L1 Instruction Memory System

Fetches instruction from the Instruction cache (I$) and delivers the instruction stream to the instruction decode unit.

It includes:

  • a 64 KiB (Kibibyte), 4 way Set Associative L1 I$ with 64B lines
  • a fully-associative L1 ITLB with native support for 4 KiB, 16 KiB, 64 KiB, and 2 MiB page sizes
  • A 1536-entry 4-way skewed associative L0 Macro-Op (MOP) cache, which contains decoded and optimized instructions for higher performance.
  • A dynamic branch predictor: TAGe, branch target buffers, return address stacks, etc.

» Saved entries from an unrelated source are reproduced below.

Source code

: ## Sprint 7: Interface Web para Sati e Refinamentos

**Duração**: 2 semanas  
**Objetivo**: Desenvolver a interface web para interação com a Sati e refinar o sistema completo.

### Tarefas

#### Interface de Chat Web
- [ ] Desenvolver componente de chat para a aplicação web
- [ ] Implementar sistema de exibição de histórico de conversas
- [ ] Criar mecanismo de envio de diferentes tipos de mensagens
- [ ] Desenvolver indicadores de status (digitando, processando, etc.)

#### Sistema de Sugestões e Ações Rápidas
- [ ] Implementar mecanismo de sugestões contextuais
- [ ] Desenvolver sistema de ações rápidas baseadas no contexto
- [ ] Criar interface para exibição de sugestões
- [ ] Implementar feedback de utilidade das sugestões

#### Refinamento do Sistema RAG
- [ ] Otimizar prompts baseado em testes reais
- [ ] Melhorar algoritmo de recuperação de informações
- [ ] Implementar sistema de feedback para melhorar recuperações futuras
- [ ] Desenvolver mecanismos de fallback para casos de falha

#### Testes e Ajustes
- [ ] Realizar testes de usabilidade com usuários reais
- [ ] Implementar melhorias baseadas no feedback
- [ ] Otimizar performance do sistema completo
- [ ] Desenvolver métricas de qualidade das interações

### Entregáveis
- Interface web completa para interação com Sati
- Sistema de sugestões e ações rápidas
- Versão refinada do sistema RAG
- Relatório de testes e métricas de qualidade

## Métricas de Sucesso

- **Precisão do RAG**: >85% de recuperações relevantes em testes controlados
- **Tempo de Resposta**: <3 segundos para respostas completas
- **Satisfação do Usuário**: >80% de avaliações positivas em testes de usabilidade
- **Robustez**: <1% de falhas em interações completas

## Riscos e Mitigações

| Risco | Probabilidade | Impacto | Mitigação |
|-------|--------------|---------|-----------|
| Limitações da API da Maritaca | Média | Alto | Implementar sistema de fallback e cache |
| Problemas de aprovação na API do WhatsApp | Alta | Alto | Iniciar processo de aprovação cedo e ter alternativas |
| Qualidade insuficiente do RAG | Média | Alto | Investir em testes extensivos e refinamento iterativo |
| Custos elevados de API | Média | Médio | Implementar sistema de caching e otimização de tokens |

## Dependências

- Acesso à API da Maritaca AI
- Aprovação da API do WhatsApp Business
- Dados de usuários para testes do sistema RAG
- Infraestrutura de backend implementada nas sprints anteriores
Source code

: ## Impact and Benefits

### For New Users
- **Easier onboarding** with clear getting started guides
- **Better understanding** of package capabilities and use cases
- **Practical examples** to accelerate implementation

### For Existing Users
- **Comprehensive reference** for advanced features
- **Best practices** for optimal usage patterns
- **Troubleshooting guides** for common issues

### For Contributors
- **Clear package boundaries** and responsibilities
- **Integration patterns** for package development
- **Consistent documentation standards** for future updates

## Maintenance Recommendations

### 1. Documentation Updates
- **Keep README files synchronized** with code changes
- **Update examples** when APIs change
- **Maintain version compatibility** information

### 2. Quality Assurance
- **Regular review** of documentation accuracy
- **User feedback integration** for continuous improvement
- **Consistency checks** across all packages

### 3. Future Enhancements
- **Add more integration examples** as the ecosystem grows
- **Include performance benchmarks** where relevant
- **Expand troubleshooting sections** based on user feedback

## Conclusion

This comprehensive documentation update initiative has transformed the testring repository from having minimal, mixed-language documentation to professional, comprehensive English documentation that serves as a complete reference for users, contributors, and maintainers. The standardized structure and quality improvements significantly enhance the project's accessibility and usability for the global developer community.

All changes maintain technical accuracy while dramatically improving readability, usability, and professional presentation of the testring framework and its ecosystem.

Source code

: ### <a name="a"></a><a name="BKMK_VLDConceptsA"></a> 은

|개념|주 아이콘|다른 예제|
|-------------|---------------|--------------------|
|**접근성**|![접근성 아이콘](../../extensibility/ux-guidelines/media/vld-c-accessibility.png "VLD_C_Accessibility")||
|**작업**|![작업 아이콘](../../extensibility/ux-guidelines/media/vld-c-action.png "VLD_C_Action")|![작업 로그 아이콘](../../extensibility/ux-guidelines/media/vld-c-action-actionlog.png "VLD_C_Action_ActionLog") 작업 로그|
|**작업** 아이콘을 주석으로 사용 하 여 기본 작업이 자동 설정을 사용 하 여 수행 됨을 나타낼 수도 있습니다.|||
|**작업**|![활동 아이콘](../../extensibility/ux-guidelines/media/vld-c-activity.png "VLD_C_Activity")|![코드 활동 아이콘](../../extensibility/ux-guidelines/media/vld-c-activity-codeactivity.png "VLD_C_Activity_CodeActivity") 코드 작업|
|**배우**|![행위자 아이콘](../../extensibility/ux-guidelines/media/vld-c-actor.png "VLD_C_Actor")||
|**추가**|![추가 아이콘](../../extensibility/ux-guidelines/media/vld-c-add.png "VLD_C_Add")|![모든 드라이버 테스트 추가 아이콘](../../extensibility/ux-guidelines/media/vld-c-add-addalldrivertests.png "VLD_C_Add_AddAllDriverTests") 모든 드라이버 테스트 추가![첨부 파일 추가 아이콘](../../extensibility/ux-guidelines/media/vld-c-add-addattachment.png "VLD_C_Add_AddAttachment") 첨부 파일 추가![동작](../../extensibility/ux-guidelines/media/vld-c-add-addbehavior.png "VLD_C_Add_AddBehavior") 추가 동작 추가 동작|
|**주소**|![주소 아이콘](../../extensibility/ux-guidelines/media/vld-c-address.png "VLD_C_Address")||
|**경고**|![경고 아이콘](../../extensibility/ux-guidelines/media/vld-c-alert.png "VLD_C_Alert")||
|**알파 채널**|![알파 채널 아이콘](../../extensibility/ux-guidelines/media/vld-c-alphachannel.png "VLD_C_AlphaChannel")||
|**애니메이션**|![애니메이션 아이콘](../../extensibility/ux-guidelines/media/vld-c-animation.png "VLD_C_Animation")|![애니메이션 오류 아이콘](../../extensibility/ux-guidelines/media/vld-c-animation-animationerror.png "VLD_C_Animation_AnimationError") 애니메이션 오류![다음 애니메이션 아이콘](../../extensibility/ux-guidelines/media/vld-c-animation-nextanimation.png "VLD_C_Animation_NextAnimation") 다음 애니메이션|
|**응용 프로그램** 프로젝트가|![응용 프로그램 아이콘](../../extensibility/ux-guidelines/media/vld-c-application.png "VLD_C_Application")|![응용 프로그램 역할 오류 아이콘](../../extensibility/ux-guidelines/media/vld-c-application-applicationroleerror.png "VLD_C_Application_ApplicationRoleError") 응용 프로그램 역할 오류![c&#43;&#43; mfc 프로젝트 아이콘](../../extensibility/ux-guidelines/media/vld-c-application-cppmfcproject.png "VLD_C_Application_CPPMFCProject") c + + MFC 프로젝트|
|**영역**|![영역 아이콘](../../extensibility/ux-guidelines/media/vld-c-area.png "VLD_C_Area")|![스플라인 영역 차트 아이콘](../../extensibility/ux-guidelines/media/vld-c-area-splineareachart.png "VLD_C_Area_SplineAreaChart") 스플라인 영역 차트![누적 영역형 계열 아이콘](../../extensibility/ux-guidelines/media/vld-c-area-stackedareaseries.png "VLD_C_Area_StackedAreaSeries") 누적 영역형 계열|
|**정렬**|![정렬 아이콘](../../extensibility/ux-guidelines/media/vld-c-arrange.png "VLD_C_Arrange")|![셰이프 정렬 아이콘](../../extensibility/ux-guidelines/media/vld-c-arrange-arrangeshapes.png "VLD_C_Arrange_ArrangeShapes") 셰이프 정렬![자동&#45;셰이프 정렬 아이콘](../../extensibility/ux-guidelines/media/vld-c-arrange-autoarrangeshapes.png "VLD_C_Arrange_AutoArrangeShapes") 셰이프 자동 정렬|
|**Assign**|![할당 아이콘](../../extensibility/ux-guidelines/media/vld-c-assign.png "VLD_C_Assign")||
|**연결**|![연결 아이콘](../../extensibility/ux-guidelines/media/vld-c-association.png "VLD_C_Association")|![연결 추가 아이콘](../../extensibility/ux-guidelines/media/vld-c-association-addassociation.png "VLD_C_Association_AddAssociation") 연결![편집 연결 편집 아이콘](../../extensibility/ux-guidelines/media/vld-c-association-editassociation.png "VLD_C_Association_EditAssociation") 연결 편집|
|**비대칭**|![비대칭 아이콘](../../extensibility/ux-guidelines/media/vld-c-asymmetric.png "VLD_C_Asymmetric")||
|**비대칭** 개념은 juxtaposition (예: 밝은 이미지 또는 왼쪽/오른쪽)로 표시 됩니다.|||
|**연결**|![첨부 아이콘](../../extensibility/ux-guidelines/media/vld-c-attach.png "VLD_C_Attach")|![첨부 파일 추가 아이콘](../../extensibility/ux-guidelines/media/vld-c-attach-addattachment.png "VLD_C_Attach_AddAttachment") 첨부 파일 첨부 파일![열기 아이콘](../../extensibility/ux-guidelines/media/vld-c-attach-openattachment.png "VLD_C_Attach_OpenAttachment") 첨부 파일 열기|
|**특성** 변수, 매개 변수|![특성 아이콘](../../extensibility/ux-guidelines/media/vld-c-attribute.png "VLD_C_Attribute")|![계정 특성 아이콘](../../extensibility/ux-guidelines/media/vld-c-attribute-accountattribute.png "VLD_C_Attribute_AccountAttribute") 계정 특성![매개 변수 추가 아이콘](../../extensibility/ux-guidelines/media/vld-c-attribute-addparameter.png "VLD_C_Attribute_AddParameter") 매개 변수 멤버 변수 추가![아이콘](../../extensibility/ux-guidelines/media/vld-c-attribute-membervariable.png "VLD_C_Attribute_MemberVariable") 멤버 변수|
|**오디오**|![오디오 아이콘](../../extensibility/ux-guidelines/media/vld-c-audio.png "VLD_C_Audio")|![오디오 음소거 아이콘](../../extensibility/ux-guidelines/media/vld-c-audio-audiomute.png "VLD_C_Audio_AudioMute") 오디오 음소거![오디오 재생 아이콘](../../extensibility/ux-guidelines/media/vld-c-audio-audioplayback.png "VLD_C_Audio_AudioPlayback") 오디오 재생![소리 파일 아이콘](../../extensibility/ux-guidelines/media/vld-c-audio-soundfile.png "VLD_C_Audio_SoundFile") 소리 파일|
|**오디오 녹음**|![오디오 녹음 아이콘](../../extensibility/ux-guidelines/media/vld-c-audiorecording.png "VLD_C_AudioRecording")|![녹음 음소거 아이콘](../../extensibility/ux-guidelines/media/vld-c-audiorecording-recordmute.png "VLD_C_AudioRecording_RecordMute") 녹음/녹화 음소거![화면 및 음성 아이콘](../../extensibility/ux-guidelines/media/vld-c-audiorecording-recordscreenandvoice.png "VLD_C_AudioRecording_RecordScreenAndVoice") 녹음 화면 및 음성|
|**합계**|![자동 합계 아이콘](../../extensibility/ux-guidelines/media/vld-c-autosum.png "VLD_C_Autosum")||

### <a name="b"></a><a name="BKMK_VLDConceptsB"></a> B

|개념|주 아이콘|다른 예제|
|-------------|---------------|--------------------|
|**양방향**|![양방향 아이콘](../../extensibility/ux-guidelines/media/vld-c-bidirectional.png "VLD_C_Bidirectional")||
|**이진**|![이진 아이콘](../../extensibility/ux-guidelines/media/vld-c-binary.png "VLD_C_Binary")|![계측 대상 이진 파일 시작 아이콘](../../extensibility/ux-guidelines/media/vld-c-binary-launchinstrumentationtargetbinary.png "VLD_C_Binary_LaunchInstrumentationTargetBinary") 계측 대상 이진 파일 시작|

Macro-Ops (MOPs) and Micro-Ops (µops)

Macro-Op (MOP): An instruction held in a format described by the ISA. Can be slight differences, but basically the same. This is independent of the µ-architecture.

Micro-Op (µop): An internal processor specific encoding of the operations used to control execution resources. This can vary widely between different implementations of the same ISA.

The correspondence between MOPs and µops used by a processor may be 1:1, 1:N, or N:1: A single MOP can be cracked/split into one or more internal µops, or multiple MOPs can be fused into a single µop.

Pre-Decoding

https://patents.google.com/patent/US10176104B2/en
The intuition is to identify and signal opportunities to split or fuse instructions into more efficient primitives natively supported by the µarch.

There is, however, a caveat: we need to preserve the precise exception model while doing this.

Examples

Splits

We can split the instruction

str x1, [x2], #24

into the MOP sequence

AGU x2
ALU x2, #24
STR x1

We can split the instruction

stp x29, x30, [sp, #-32]!

into

ALU sp, #-32
AGU sp
STR x29
AGU sp, #8
STR x30

Fuses

We can fuse the instruction sequence

add x0, x1, x2
add x3, x0, x4

into the single MOP

add r3, r1, r2, r4

(assuming the µarch supports 3 register adds)

We can fuse the instruction sequence

b tgt
add x3, x3, 4
tgt: ...

into

nop_pc+8

We can fuse the instruction

cbnz x1, tgt
add x3, x3, 1
tgt: ...

into

ifeqz_add x3, x3, 1, x1, xzr

Instruction Decoding in ARM Cortex-A78

A MOP can be split into two µops after the decode stage. These µops are dispatched to one of 13 issue pipelines where each pipeline can accept 1 µop/cycle.

Dispatch can process up to 6 MOPs/cycle and dispatch up to 12 µops/cycle. There are limitations on each type of µop that may be simultaneously dispatched. If there are more µops available to be dispatched, they will be dispatched in oldest to youngest age-order.